--- Records for this exercise Enclosed Below ---

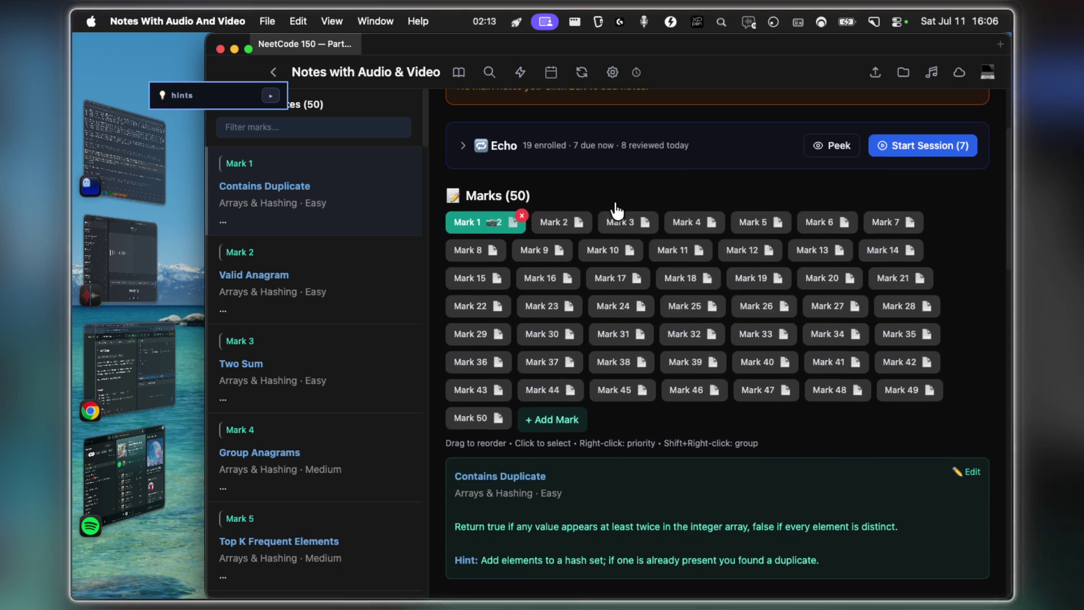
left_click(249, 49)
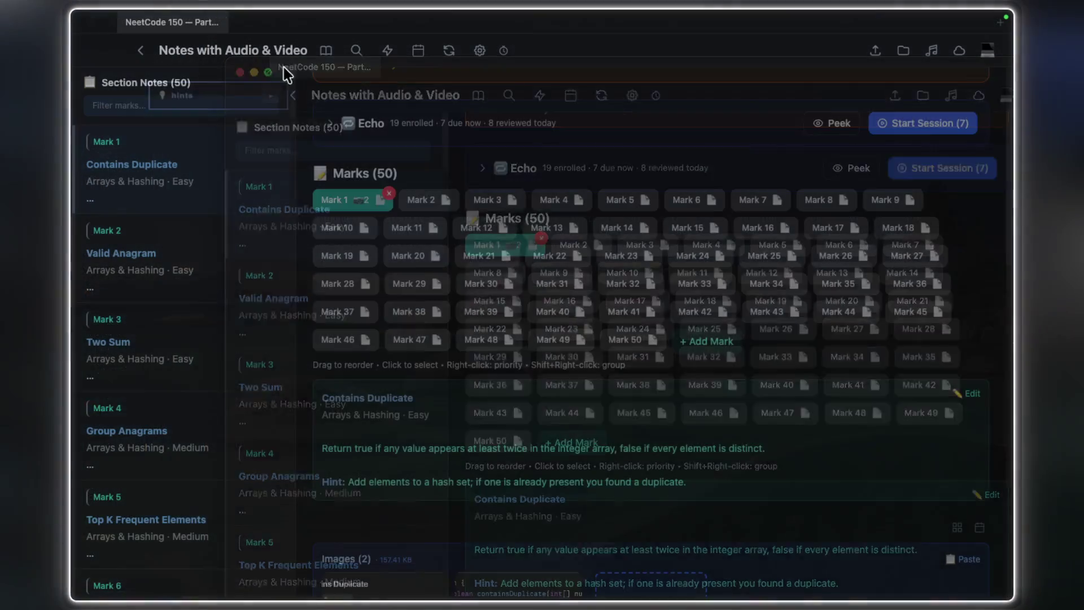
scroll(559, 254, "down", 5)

--- End of Enclosed Records for this exercise ---
--- Records for this exercise Enclosed Below ---

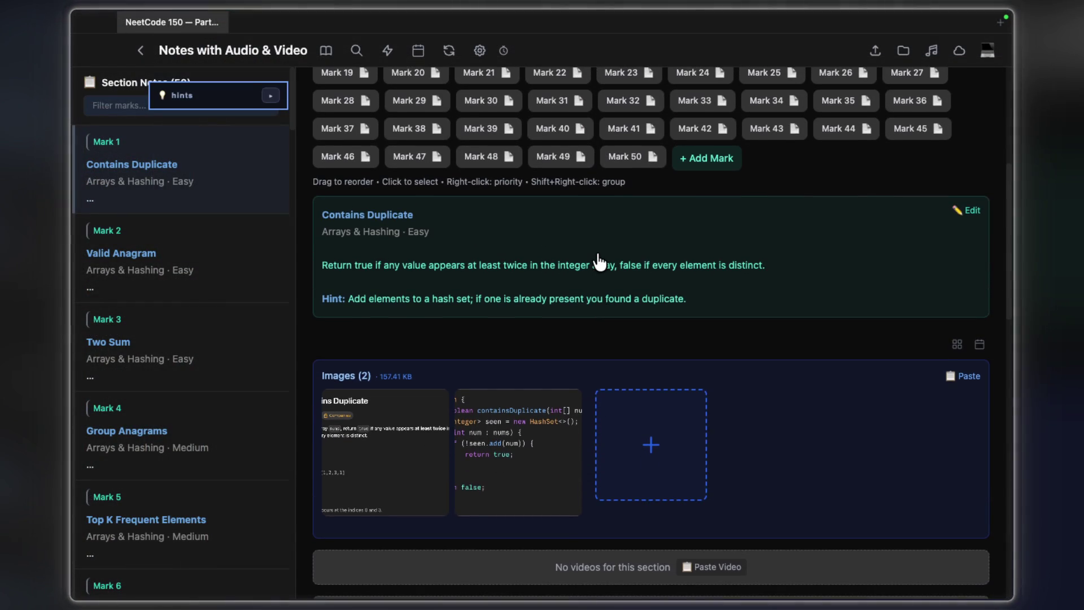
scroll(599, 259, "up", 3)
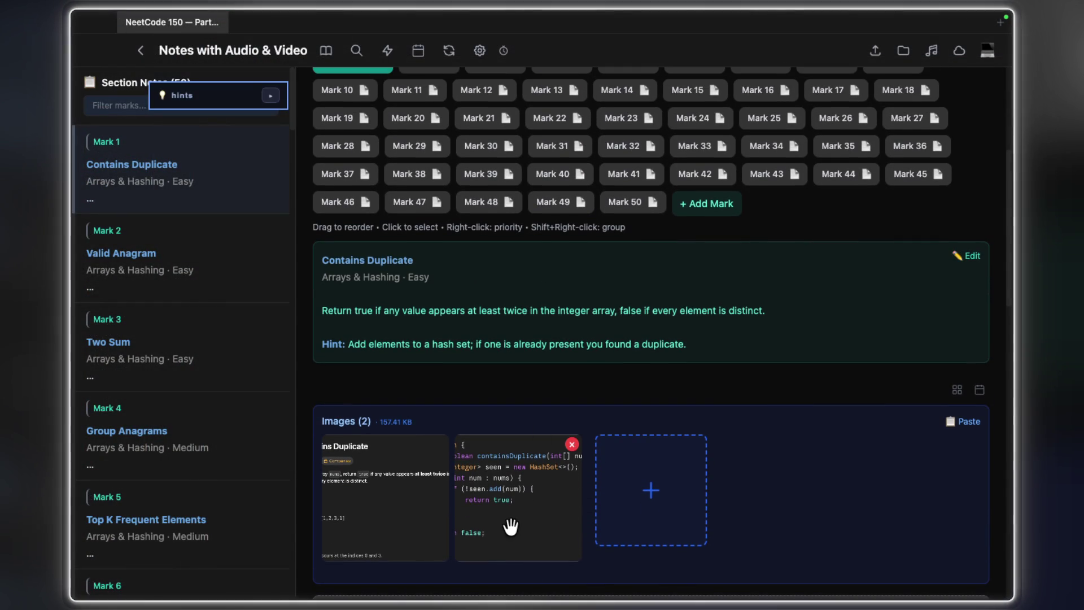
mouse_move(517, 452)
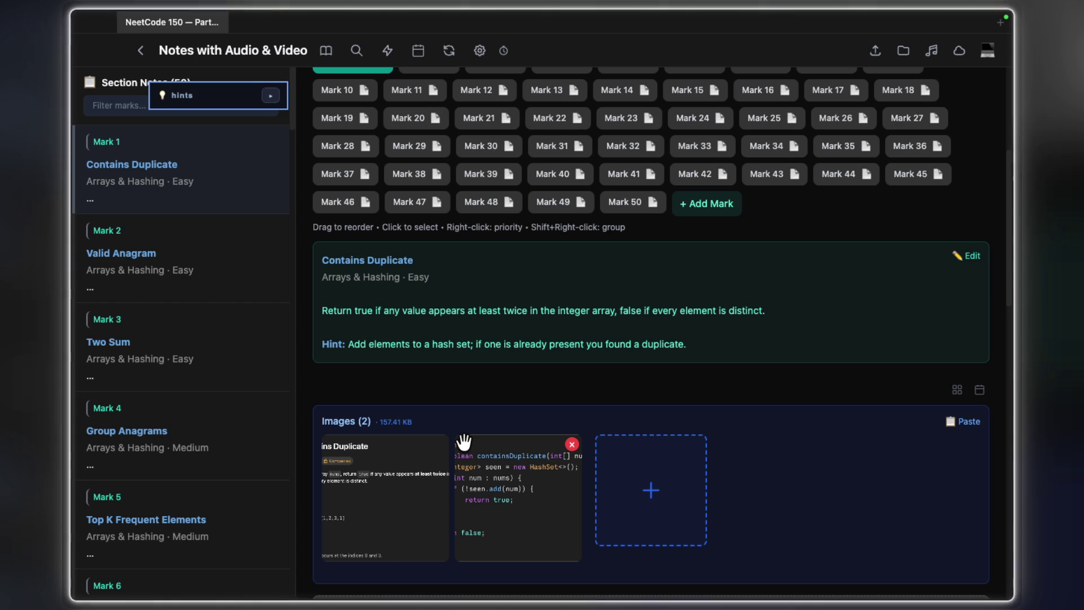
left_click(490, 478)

--- End of Enclosed Records for this exercise ---

List the lines of the material in which the word "scroll" occurs.

*Exercise answer*
scroll(559, 254, "down", 5)
scroll(599, 259, "up", 3)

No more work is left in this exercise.